Puente era uno de los chivatos oficiales del superior. Iba mucho por su habitación. Era el encargado de los balones y lo escogieron para lector. Otras veces cuando estábamos en el patio lo llamaba para que le fuera a buscar el breviario. Era sabido que Puente contaba chismes. Cuando había jaleo en el dormitorio, al día siguiente el superior lo sabía. Casi nadie teníamos confianza con Puente porque sospechábamos que tarde o temprano nuestras aventuras llegaban a oídos del superior. Carvajal le huía como del fuego. Casi cierto que le había preguntado por el asunto del curso.

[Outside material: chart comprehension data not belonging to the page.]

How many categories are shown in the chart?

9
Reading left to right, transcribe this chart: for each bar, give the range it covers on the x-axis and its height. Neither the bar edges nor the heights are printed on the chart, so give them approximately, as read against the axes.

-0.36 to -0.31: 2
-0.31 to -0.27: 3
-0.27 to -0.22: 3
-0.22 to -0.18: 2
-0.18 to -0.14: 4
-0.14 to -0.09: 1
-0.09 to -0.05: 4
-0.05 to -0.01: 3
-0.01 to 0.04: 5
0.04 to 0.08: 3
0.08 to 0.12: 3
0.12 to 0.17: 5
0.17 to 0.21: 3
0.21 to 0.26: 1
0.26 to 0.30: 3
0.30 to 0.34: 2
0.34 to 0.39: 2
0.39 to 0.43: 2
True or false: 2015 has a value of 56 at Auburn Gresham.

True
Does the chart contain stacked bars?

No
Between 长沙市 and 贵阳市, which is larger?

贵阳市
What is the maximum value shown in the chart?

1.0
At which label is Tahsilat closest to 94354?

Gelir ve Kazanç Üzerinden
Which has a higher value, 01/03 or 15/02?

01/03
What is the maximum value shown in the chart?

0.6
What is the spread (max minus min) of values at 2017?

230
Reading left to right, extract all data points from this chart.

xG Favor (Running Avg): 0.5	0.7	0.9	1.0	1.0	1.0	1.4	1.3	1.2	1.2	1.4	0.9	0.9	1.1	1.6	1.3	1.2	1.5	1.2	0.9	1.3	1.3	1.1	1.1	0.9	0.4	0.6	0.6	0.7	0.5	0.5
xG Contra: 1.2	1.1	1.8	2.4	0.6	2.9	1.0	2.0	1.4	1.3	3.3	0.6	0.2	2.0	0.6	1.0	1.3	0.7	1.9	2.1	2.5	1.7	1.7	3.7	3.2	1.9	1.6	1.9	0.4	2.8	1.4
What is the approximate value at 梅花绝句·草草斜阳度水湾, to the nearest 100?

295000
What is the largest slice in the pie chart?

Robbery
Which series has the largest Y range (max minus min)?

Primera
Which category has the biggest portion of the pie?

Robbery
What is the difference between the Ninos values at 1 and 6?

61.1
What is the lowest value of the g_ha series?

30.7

-¿Quién te parece que fue?

-Yo no sé, dicen que Abad.

-Tù deberías decírselo al rector para que lo sepa.

-Es que yo no querría que por mi culpa lo echasen.

-Eso no te preocupe; estás haciendo un bien a tus compañeros. Es que a mí ya me da pena de vosotros, ya lleváis muchos días de rodillas.

-Ademàs yo no me atrevo a hablarle al rector.

-¿Quieres que se lo diga yo?

-Eso usted verá.

 

Puente entraba en el salón. Mirábamos por ver quién era. La mirada era un comentario de desaprobación. No se estaba a gusto con él eso era lo cierto.